BRIEF >> Without the pictures, retype each line below exactly as it stands.

RECORDS FOR THIS TASK >>
········
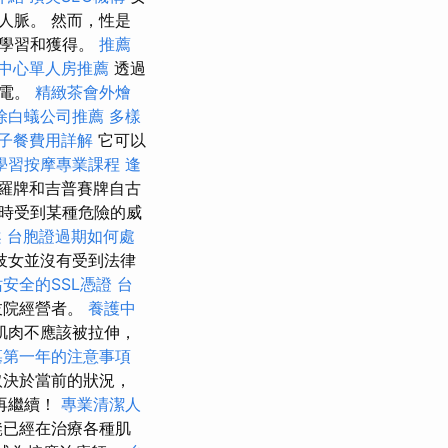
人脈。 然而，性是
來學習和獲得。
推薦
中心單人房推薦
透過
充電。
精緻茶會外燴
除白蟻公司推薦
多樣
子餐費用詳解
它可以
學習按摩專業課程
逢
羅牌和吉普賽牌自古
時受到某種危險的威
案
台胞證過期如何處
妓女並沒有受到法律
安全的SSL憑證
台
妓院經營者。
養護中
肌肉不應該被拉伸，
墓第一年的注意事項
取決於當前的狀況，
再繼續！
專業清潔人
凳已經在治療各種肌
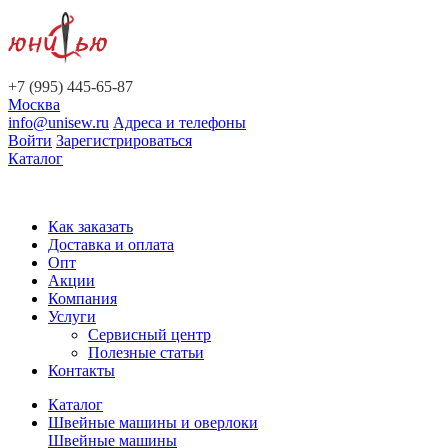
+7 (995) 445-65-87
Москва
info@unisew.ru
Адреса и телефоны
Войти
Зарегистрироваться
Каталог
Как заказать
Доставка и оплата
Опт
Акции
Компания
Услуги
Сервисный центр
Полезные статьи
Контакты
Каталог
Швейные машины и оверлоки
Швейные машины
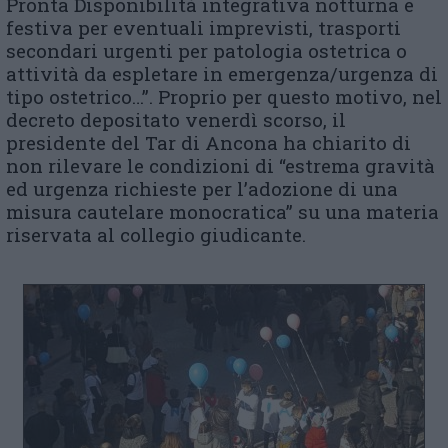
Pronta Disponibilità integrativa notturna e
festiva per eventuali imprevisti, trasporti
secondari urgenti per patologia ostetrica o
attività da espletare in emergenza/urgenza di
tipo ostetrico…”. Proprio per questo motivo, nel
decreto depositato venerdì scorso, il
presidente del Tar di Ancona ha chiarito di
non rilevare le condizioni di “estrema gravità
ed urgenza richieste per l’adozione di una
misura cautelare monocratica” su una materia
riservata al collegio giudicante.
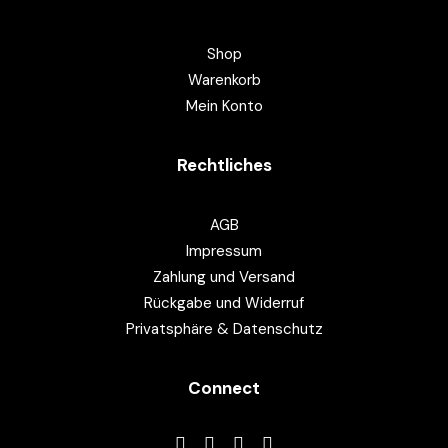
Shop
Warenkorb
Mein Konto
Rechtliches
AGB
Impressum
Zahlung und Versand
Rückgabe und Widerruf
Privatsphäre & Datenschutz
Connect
········
TASK ANSWER >>
人脈。 然而，性是
來學習和獲得。
推薦
中心單人房推薦
透過
充電。
精緻茶會外燴
除白蟻公司推薦
多樣
子餐費用詳解
它可以
學習按摩專業課程
逢
羅牌和吉普賽牌自古
時受到某種危險的威
案
台胞證過期如何處
妓女並沒有受到法律
安全的SSL憑證
台
妓院經營者。
養護中
肌肉不應該被拉伸，
墓第一年的注意事項
取決於當前的狀況，
再繼續！
專業清潔人
凳已經在治療各種肌
+7 (995) 445-65-87
Москва
info@unisew.ru
Адреса и телефоны
Войти
Зарегистрироваться
Каталог
Как заказать
Доставка и оплата
Опт
Акции
Компания
Услуги
Сервисный центр
Полезные статьи
Контакты
Каталог
Швейные машины и оверлоки
Швейные машины
Pronta Disponibilità integrativa notturna e
festiva per eventuali imprevisti, trasporti
secondari urgenti per patologia ostetrica o
attività da espletare in emergenza/urgenza di
tipo ostetrico…”. Proprio per questo motivo, nel
decreto depositato venerdì scorso, il
presidente del Tar di Ancona ha chiarito di
non rilevare le condizioni di “estrema gravità
ed urgenza richieste per l’adozione di una
misura cautelare monocratica” su una materia
riservata al collegio giudicante.
Shop
Warenkorb
Mein Konto
Rechtliches
AGB
Impressum
Zahlung und Versand
Rückgabe und Widerruf
Privatsphäre & Datenschutz
Connect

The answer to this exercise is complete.